Le bel avenir du maraîchage de proximité si…

Oui, il y a un bel avenir pour le maraîchage de proximité, ces fermes souvent petites, bio et agroécologiques qui ont poussé un peu partout au Québec depuis une vingtaine d’années, mais il passe par la spécialisation, le réseautage communautaire et une véritable reconnaissance de leur spécificité par les hautes instances agricoles.

C’est ce qu’on peut dégager de la profusion d’idées émises par les quelques dizaines de maraîchers réunis le 20 février dernier à Drummondville, à l’invitation de l’Union paysanne et de l’Institut Jean-Garon, afin d’échanger sur leur avenir, ses défis et les pistes de solution pour les relever.

Ils sont épuisés parce qu’ils se sont imposés à eux-mêmes ou on leur a imposé d’être à la fois producteurs, transformateurs, distributeurs, éducateurs, administrateurs en plus de souvent travailler à l’extérieur pour arriver.  Alors, participer aux instances de l’UPA ou faire du lobbying auprès du MAPAQ, c’est définitivement trop demander.

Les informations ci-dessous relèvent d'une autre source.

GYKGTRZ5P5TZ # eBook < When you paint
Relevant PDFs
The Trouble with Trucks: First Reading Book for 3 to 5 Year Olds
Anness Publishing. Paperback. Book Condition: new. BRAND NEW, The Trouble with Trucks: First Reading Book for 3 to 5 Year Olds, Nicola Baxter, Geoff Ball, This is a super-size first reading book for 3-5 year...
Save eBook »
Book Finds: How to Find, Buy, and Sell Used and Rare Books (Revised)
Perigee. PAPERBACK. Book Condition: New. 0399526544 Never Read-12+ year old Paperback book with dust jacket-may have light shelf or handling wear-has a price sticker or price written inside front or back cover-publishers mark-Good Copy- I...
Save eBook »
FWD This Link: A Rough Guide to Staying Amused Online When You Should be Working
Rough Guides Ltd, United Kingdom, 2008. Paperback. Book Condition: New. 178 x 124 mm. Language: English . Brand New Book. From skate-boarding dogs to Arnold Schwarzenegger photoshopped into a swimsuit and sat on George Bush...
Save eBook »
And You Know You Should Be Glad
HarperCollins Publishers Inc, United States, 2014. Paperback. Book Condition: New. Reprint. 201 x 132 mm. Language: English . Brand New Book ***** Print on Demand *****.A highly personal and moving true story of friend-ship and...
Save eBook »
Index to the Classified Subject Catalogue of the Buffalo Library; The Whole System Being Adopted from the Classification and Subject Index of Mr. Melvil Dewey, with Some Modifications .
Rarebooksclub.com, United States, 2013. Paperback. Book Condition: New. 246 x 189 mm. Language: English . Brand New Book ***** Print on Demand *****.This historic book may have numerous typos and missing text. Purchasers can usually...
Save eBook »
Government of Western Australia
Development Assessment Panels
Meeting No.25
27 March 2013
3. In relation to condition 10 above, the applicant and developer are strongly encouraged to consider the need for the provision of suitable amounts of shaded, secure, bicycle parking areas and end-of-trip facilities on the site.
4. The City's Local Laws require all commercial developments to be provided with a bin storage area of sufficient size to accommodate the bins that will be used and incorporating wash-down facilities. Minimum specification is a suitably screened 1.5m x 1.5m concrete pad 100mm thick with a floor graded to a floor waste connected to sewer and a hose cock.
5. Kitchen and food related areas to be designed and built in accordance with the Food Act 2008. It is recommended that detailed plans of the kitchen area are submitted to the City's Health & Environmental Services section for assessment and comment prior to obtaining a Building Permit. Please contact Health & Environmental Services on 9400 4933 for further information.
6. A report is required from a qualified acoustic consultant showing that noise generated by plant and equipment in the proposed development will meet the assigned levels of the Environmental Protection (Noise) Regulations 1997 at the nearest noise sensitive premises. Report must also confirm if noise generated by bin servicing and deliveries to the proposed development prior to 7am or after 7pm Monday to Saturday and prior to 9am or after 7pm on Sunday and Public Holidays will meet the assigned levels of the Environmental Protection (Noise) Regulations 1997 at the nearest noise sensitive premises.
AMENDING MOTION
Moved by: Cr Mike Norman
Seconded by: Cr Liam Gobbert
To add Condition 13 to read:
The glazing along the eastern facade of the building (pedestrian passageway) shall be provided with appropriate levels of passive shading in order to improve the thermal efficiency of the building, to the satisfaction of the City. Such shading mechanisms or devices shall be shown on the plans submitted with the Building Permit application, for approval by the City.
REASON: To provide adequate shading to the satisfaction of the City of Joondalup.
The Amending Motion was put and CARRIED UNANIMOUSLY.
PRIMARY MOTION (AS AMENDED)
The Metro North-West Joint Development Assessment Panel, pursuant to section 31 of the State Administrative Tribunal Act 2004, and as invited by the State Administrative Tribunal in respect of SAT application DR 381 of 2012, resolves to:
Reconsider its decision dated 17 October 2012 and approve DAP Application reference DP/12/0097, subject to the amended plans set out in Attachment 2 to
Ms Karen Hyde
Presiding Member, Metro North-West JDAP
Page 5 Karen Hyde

Chiffres à l’appui, le professeur Patrick Mundler de l’Université Laval a démontré dans sa présentation d’ouverture les risques de s’éparpiller entre les différentes étapes de la chaîne et trop de légumes à produire en même temps.  La notion clé de la productivité du travail impose de se concentrer sur ce qu’on fait le mieux, souvent la vente directe à la ferme, par paniers ou en marché public, quitte à s’organiser en réseau pour partager la charge et le risque de la transformation et de la distribution des surplus.

En ce sens, à défaut d’une solution nationale, des exemples d’organisations réussies de partage de surplus, d’installations de transformation ou de camions de livraison à l’échelle d’un village ou d’une MRC existent et sont prometteurs.

Deux absents

Deux absences ont été remarquées lors du colloque : celle de l’UPA et des autorités du MAPAQ.  Une grande frustration à l’endroit du syndicat unique était palpable, lui qui collecte ses cotisations, veut imposer de nouveaux frais de recherche sans rien apporter en retour à ces petites entreprises. S’y faire entendre aux côtés des fédérations géantes du lait ou du porc apparaît comme une mission impossible, tout comme la reconnaissance d’un syndicat indépendant plus représentatif.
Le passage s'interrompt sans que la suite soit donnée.